Speech over Engine Noise
My journey with Meluta started last August, when I first stepped in the small office in Hermia and began to familiarize myself with the AI-SEE project. My task in the project was to filter the engine noise of the Sandvik Panthera series mining drill, thus enhancing the speech coming outside the machine. In this way I got the subject for my thesis: Real-time noise filtering with adaptive filters in heavy equipment soundscape. Now, almost a year later I am finally closing the finish line of the research and writing for the project and my graduation is near.
The demand for this kind of application stems from the comfort of the machine operator and the safety of others. During the development of cars and heavy equipment the pit has become isolated from the outside voices. This is understandable since all the sound isolating materials of the vehicle and last but not least the earmuffs are designed to make the working conditions safer and more comfortable for the machine operator. However, cancelling all unwanted and loud noises of the machine, the beneficial sounds are also cancelled. These are for example the speech or yells coming near the machine. By filtering the unwanted sound, in other words the noise, and bringing the speech to the drivers' headphones the safety of others is improved. Because the system should be turned on the whole workday of the operator, the pleasantness of the filtering result is on focus along with the accuracy of the system.

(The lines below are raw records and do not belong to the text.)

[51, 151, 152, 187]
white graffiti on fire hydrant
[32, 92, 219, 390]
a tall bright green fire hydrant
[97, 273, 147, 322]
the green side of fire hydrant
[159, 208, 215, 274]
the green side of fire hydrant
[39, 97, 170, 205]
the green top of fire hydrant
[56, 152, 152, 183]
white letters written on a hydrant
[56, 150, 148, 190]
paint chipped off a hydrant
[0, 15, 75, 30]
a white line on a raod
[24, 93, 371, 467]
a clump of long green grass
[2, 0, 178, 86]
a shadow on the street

As the development platform the Meluta MAX was used. MAX is a stand-alone platform for the development of different real-time algorithms. It has various sensor connections, in this case the mic array containing four microphones was used. The MAX is packed in a briefcase, which can be easily attached on top of the machine which engine sound is intended to be suppressed. In this case one microphone was used as a reference microphone for the engine noise.
The solution for the filtering problem was decided to do with two different adaptive filters, Wiener filter and normalized least-mean square filter (NLMS) and the thesis compared these two solutions to each other. Even though there were only sixteen test listeners, the results were clear: both filters managed to enhance the speech and produce a cleaner soundscape. Surprisingly, the Wiener filter produced better results. Regarding the reasons why, I have thought about the wind conditions during the tests, the design of the NLMS algorithm and the order in which the algorithms were tested. It may be any one of those or nothing of them, but regardless the same results as with the Wiener filter could be reached if the algorithm were developed further.

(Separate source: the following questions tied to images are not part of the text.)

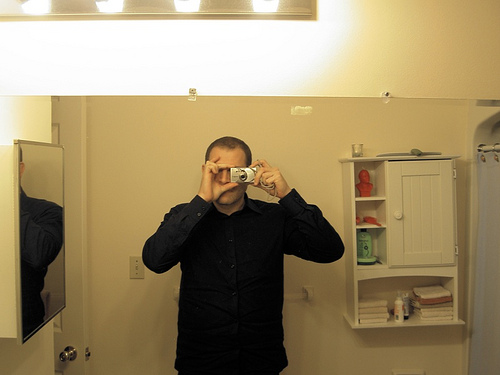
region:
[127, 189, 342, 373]
Solid black button up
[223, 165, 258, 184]
Small silver and grey camera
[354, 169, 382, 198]
Brick color statue head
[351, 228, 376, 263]
Green and black bottle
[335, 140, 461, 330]
White wall mounted cabinet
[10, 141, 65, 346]
Wall mounted mirror with reflection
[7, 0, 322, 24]
Row of light turned on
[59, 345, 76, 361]
Shiny silver door knob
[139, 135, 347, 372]
Guy holding a camera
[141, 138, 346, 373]
Guy wearing a button down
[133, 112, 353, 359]
man in long sleeve black shirt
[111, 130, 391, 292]
man taking a selfie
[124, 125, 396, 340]
man taking selfie with a camera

The limit of the system was noticed to be human speaking from 20m distance, which the listeners were not able to hear even with the enhancement on. When you are thinking of real life, people do not have a very wide hearing range regarding human speech, so this was anticipated. There were also a few milliseconds delay due to the processing and the Bluetooth connection of the headphones, but since the listener were not able to hear any sound outside otherwise than through the Bluetooth headphones transmitting the soundscape, this did not bother the listeners.
Even though this system was developed for the machine operator, who is sitting in the cabin of the vehicle, it can be adapted to remotely controlled machines as well. In that case the operators can hear the surroundings of the machine even though they are far away from the machine itself, but without the disturbing engine noise. This may improve the safety of the remote-controlled machines since the operators may have several machines to operate at the same time and they cannot watch all of them at the same time. In this case the system may benefit from the simple classifier, which detects if there is a human speaking near the remote-controlled machine. This is, however, a matter of future development, only briefly discussed in my thesis.
The system could be developed forever, but the project must come to an end at some point. The developed system reached its requirements and at some point, even surpassed them (with human speech at 5-meter distance filtered with Wiener filter). Now it is time to move forward to tackle different problems with different solutions in different projects, but my journey with audio processing has just begun.